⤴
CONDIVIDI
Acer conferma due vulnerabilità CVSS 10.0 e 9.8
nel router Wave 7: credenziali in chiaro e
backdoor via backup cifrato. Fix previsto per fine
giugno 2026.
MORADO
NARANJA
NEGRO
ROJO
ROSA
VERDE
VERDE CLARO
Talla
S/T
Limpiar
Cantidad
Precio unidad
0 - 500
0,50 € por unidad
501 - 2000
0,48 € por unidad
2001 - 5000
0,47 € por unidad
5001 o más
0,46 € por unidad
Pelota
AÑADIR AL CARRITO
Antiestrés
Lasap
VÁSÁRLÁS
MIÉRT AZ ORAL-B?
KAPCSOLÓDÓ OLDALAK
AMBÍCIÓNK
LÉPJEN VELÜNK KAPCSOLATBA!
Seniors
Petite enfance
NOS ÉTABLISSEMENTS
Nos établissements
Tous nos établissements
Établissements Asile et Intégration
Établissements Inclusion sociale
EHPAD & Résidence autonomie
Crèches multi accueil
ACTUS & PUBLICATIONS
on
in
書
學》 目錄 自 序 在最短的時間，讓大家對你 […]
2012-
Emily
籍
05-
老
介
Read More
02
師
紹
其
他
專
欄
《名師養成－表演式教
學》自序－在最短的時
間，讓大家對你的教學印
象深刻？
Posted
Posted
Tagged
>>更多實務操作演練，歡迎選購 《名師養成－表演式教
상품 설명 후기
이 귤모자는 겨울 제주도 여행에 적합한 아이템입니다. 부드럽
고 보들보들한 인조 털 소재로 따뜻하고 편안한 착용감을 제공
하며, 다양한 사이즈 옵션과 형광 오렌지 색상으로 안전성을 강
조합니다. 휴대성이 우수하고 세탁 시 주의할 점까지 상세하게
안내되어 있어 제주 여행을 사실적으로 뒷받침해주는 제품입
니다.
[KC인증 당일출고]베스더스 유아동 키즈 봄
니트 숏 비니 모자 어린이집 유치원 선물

# [WORK REQUIRED]
Scan the material line by line and report each one that contains "unidad".

# [OUTPUT BELOW]
Precio unidad
0,50 € por unidad
0,48 € por unidad
0,47 € por unidad
0,46 € por unidad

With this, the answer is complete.